- [Work request]: All that is needed is each line of the entries holding the word "None", copied as it stands.

Records provided Start Marker

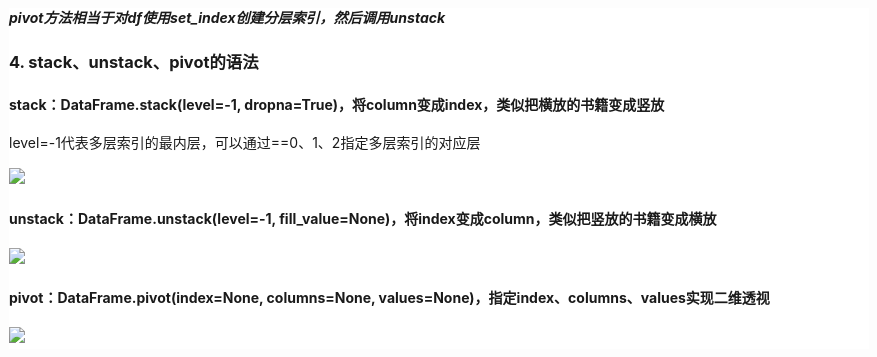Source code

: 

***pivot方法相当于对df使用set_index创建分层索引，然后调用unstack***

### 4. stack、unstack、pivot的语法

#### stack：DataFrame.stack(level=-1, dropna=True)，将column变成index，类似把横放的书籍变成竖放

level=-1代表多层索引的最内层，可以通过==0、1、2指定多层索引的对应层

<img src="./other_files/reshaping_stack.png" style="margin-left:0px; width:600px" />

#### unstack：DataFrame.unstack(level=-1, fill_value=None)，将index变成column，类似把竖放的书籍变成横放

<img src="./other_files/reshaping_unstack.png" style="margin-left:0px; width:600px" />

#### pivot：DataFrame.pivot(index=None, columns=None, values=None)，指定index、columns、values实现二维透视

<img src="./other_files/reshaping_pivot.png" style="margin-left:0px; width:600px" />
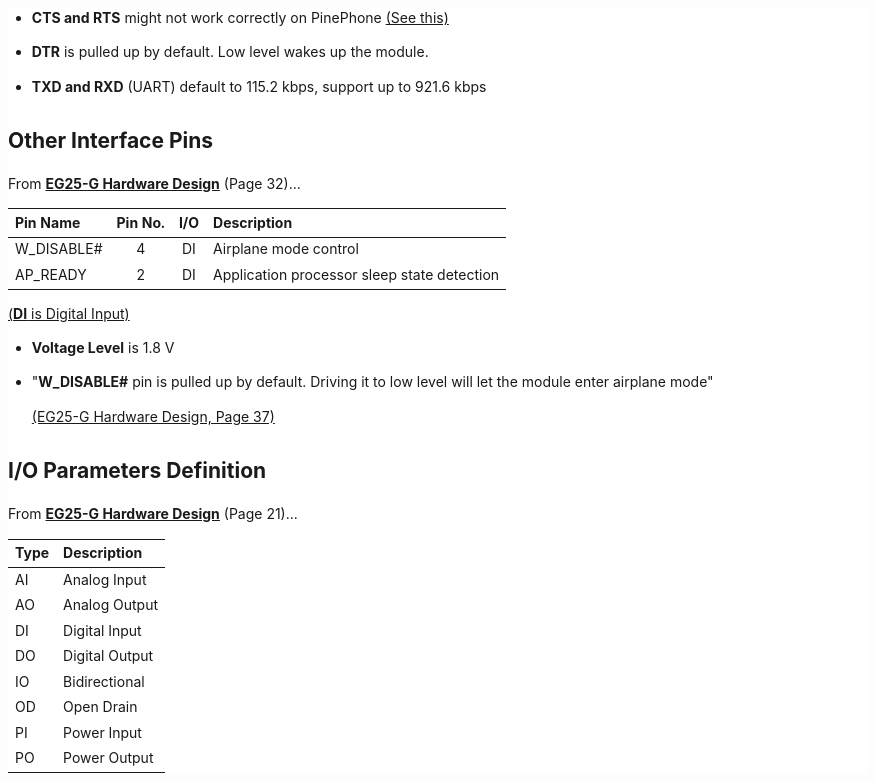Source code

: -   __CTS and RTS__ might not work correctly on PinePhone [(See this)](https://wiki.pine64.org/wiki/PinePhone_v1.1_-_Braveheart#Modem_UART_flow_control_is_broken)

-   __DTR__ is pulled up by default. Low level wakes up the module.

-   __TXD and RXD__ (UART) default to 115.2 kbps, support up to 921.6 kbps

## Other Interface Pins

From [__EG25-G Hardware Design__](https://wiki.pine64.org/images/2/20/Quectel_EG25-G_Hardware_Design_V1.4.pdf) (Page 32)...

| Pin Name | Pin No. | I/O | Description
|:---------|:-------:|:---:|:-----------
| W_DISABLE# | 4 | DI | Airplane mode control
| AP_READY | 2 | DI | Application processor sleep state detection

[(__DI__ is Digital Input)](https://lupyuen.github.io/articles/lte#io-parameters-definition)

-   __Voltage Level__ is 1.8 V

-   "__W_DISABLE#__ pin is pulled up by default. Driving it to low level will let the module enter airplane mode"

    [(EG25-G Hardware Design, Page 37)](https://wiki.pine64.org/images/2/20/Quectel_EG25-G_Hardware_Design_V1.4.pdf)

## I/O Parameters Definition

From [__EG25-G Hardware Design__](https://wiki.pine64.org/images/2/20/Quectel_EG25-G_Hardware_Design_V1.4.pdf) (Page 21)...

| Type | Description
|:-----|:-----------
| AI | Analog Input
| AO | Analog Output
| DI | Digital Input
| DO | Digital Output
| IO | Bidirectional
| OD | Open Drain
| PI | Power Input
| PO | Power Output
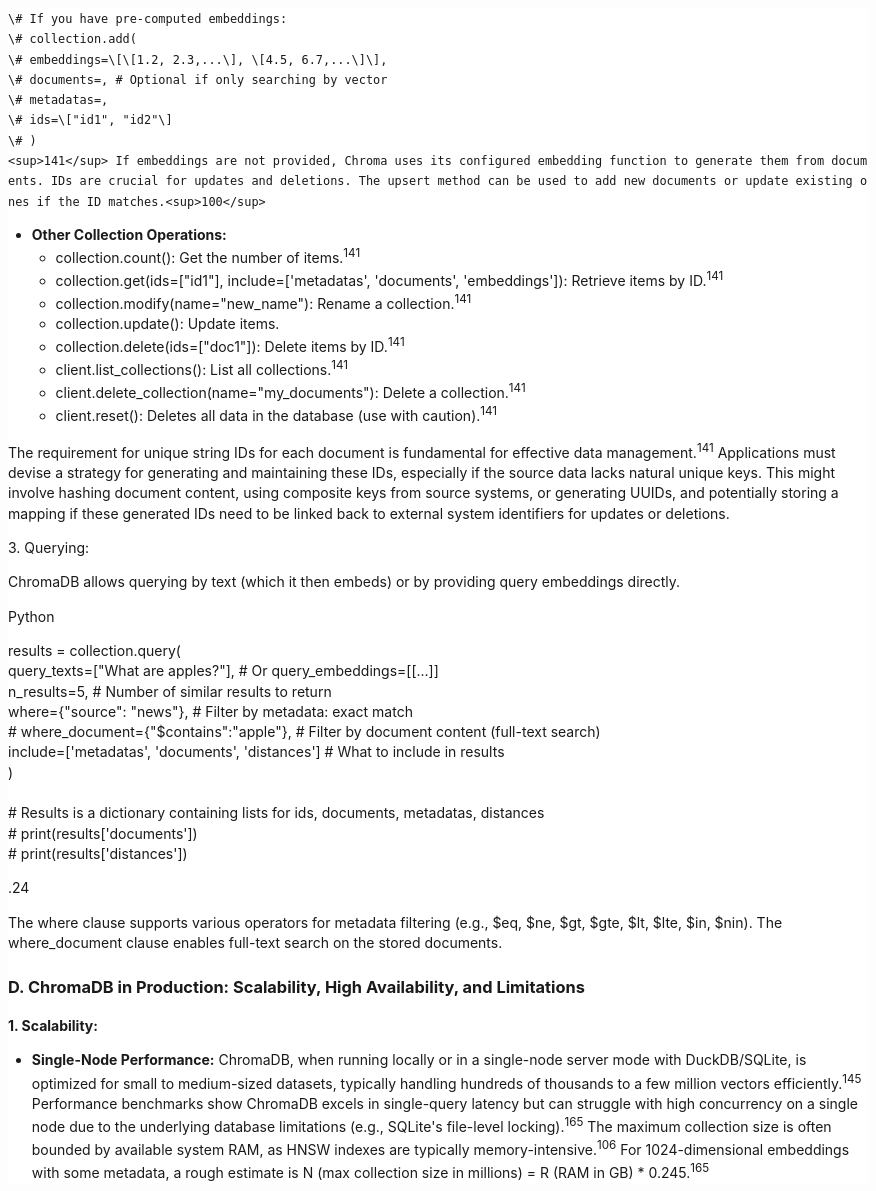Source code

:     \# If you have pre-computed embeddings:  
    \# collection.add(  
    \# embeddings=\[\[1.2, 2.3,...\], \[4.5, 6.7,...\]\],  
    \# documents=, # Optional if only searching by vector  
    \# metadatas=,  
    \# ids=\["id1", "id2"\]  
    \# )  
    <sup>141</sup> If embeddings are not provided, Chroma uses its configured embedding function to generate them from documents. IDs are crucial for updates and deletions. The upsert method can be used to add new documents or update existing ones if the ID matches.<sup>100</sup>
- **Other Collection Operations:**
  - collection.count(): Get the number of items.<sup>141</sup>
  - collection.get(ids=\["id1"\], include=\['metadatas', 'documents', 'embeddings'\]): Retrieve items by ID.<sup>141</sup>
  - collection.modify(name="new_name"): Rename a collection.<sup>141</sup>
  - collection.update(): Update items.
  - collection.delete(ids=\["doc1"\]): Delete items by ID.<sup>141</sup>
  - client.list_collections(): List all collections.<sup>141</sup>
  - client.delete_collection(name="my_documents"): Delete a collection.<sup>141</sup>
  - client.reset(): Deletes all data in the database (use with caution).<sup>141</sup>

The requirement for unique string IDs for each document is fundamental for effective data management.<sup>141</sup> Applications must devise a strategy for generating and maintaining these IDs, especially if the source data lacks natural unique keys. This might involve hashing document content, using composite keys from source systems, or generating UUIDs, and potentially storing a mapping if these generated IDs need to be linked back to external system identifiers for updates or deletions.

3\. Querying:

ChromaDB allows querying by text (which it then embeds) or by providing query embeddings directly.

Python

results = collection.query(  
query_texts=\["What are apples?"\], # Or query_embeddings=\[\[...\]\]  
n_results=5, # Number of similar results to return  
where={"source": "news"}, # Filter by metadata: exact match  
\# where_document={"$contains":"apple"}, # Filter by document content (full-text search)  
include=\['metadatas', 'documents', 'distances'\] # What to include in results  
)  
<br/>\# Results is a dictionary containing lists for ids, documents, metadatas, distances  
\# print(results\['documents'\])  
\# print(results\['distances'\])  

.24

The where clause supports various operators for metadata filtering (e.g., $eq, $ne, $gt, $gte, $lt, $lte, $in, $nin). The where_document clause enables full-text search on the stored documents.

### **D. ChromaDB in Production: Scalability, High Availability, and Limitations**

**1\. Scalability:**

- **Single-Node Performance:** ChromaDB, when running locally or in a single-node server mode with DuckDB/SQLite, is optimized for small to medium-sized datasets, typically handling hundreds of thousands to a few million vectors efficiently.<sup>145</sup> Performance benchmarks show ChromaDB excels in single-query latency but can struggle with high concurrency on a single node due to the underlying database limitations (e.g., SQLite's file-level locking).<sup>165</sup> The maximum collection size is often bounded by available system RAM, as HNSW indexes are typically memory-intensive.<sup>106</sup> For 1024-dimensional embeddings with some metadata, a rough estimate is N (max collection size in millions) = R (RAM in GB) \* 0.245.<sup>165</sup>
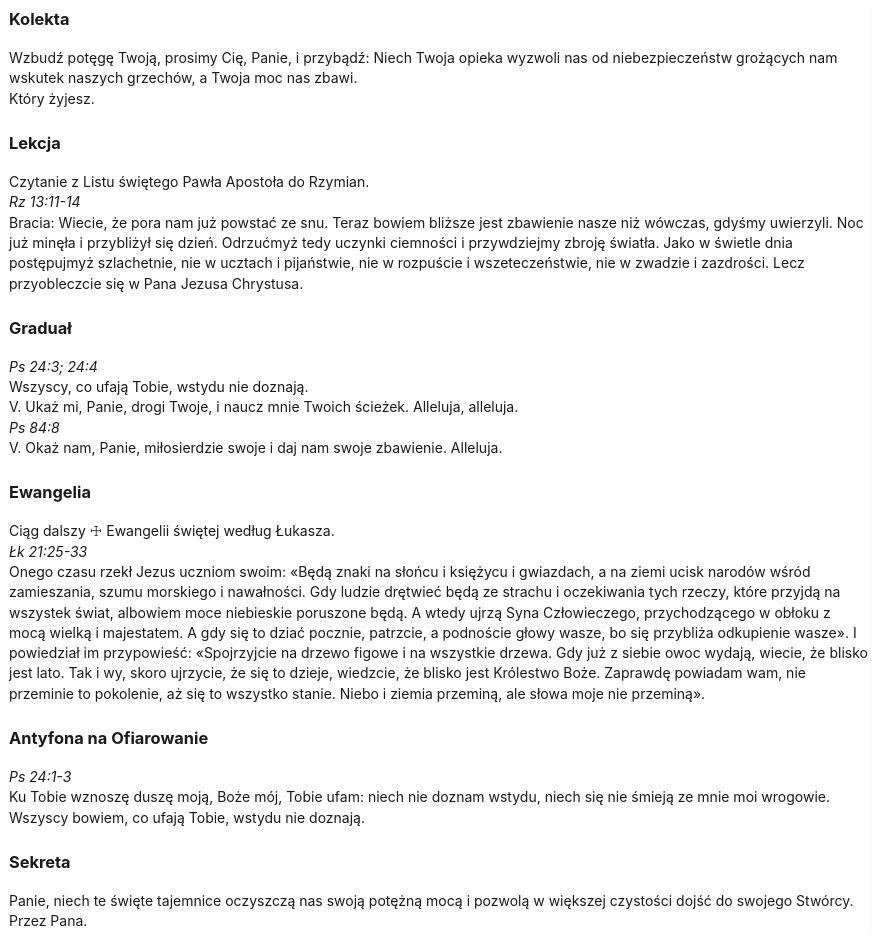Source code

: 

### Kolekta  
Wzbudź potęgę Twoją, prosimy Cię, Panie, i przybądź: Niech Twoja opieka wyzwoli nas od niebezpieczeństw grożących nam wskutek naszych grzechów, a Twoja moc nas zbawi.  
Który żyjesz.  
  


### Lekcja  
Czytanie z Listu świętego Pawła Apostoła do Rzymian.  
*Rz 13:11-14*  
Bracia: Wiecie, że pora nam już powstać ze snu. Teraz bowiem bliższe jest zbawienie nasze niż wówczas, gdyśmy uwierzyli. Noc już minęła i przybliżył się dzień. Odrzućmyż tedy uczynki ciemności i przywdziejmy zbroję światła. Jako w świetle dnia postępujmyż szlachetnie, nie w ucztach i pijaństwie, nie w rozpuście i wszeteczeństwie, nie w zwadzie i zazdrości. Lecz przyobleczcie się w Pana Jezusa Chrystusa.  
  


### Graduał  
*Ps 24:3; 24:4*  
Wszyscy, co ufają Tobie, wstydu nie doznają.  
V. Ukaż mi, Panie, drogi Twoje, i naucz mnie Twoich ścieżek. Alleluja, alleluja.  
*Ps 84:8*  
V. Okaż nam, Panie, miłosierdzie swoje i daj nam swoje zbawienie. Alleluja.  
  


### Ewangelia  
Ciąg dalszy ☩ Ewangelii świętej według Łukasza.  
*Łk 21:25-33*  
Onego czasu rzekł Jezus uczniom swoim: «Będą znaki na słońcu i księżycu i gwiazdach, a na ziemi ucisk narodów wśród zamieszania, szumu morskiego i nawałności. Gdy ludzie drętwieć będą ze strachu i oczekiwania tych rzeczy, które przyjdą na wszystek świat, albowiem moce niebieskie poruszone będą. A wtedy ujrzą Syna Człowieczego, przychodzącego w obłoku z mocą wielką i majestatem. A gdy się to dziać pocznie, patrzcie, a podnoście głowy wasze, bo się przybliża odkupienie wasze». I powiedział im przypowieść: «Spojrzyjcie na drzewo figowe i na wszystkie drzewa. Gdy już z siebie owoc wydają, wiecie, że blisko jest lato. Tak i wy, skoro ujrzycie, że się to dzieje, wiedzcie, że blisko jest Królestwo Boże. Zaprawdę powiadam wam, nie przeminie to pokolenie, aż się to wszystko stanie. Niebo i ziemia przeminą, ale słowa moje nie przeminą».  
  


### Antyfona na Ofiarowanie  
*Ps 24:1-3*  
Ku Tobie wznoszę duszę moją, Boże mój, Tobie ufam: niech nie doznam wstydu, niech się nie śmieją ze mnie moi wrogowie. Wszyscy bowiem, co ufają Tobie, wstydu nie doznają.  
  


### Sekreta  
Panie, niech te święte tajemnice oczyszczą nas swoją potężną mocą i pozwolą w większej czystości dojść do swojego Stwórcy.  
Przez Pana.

Records provided End Marker

- [Task answer]:
#### unstack：DataFrame.unstack(level=-1, fill_value=None)，将index变成column，类似把竖放的书籍变成横放
#### pivot：DataFrame.pivot(index=None, columns=None, values=None)，指定index、columns、values实现二维透视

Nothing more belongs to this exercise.